**What is being asked**
Extend the memoir about life before flush toilets and modern stoves, picking up after its last sentence and keeping its first-person voice.

**Text for analysis**

History is a subject which forces us to take a look back into the past, for, if there was no past, there could never be a present and a future. Yet, so many of us are mortally ashamed and afraid to even glance back at where we came from, we are so hell bent on giving the false impression that we are, who we are not and we expect people to take us wholly and solely for the fakes we pretend to be. People have to respect and accept Kennedy Earle Clarke for who he is, because the song, “The Great Pretender,” was never his favourite. It was the hymn, “Just as I am without one plea,” that has always been his favourite. When others accept and respect you for whom you are, you can act your natural self. You don’t have to be afraid of any unwarranted exposure!

There was a time when there were no flush toilets; people defecated (bowel movement) on the pastures, on the bay sand, in cane fields; some used a potty and then dumped the content in a bucket placed somewhere in the yard for that purpose. Some would go near that bucket, ease their bowels, scrape up the contents and place it in that bucket. When that bucket was filled, my grandmother would wake me up at 3 or 4am, and I would accompany her to New Town beach, where she dumped the stuff, cleaned out the bucket with shrubs growing on the beach and then returned home. There was a young man who was always drunk called Peter, who charged 3 pence (6 cents) to dump your bucket for you and he would take three buckets, one balancing on his head and one in either hand.

For cooking, we cooked on three stones in the yard, using either wood or dried sugar cane as fuel. The affluents (well offs) used coal pots and charcoal as fuel. A clay pot was cooked in and the more fortunate used an iron pot with three legs to stand on; there was a piece of wire attached to two hooks on the side of the iron pot, which made it easy to place it on the fire, or to take it off. I forgot to mention that we knew nothing about toilet paper; our toilet paper was castor leaf bush, lizard tree bush, barricader bush or the dry husk of the sugar cane. If construction was taking place nearby, we would gather the cement bags, tear away the soiled cement part and used the clean parts as toilet paper.

**Input data**

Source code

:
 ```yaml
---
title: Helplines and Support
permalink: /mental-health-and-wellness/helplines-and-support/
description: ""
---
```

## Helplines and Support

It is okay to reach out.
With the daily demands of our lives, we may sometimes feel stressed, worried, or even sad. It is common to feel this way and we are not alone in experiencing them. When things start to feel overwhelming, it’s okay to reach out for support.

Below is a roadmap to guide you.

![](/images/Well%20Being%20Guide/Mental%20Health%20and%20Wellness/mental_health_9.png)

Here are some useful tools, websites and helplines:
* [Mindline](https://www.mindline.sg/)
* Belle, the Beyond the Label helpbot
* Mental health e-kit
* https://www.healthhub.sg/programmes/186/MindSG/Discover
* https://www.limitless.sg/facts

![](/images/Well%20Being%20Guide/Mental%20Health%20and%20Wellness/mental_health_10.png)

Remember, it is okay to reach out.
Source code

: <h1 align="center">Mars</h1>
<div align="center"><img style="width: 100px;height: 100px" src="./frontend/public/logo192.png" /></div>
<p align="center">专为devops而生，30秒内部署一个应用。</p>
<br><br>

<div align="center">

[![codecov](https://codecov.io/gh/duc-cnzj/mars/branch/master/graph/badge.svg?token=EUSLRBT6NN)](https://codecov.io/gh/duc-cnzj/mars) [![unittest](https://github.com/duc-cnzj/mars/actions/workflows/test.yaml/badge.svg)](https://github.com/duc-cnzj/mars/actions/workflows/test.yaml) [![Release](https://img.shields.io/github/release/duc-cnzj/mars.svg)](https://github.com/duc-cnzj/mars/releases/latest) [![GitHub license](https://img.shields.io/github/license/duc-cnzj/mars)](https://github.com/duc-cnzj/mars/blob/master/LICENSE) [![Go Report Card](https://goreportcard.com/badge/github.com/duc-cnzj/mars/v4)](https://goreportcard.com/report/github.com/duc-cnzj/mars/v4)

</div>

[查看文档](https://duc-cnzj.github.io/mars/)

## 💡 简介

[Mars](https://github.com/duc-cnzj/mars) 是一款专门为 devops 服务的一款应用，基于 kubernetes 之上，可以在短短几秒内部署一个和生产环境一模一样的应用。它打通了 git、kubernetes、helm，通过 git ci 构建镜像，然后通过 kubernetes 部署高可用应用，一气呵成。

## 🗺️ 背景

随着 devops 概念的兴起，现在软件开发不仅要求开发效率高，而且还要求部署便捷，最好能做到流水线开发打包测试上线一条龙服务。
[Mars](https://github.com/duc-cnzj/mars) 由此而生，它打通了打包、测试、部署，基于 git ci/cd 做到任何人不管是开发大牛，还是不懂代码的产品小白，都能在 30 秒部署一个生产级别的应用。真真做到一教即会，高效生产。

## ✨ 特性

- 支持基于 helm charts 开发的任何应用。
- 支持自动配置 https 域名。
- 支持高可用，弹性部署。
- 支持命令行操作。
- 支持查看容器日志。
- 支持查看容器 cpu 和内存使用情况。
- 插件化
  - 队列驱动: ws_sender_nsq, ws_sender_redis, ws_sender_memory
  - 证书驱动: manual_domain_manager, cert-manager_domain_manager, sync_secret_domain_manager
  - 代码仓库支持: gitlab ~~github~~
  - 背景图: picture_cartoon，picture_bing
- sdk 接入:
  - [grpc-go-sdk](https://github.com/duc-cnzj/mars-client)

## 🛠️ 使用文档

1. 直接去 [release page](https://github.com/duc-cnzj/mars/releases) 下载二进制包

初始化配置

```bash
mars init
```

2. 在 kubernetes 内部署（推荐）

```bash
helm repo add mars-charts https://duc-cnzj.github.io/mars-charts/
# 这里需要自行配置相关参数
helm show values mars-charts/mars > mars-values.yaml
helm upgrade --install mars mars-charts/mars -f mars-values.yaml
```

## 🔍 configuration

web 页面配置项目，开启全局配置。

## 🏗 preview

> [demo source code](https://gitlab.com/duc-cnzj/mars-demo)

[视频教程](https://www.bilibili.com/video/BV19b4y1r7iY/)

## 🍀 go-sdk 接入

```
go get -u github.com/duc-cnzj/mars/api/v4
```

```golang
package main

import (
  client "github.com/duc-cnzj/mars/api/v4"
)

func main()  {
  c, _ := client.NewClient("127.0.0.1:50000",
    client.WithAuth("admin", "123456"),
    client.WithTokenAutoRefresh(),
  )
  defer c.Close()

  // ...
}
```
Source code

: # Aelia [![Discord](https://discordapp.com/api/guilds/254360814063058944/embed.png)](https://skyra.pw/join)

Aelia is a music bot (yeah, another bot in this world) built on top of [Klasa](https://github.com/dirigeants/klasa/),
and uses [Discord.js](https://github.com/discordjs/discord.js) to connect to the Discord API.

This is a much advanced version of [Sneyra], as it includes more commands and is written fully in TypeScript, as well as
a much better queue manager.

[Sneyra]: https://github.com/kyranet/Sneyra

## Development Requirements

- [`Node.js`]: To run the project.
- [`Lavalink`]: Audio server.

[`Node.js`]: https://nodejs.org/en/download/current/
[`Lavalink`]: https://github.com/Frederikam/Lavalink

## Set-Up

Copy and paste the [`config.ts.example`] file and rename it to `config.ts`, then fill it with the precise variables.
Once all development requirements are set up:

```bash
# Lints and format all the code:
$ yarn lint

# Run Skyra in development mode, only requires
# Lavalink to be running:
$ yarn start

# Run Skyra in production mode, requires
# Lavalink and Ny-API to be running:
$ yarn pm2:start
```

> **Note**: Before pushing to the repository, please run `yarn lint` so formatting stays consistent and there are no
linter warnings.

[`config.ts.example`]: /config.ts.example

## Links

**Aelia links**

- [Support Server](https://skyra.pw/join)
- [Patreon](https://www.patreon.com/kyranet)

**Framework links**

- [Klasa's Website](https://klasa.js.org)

**Exercise output**
What did we know about relish with our breakfast at mornings which consisted of bread and bush tea, or the dried cassava bread and bush tea? If you knocked down a ground dove, took out its entrails and roasted it in the fire hole of the coal pot, then you had relish, but you had to share the delicacy with your brothers and sisters. If you were sent to buy the bread in the morning and they just came out of the oven, you could ask the shopkeeper to run the red butter ladle across those bread and you had bread and butter for breakfast. We had to head water from the lone standpipe in the street and we had to arise 4 and 5 am to fill up the buckets, the tubs, the bath pans, the goblet because our mother washed for the white people in the city.

The reason why we had to arise early to start heading water was that water was locked off every day at 9 am and everybody had to fill up their tubs, bath pans, goblets and every available utensil that could hold water, for it was not returning until about 5 or 6 pm. To facilitate the bathing of skin, the Government of the day erected public baths and toilets (boreholes); the baths were alright, but for most times the toilets were unusable because the users did not leave them for other users to enjoy. When the public baths were used, there was a male and female section. There was no use of soap; the water ran over our bodies and what did we know about bath towels? By the time we ran home from the bath, our skins were dried.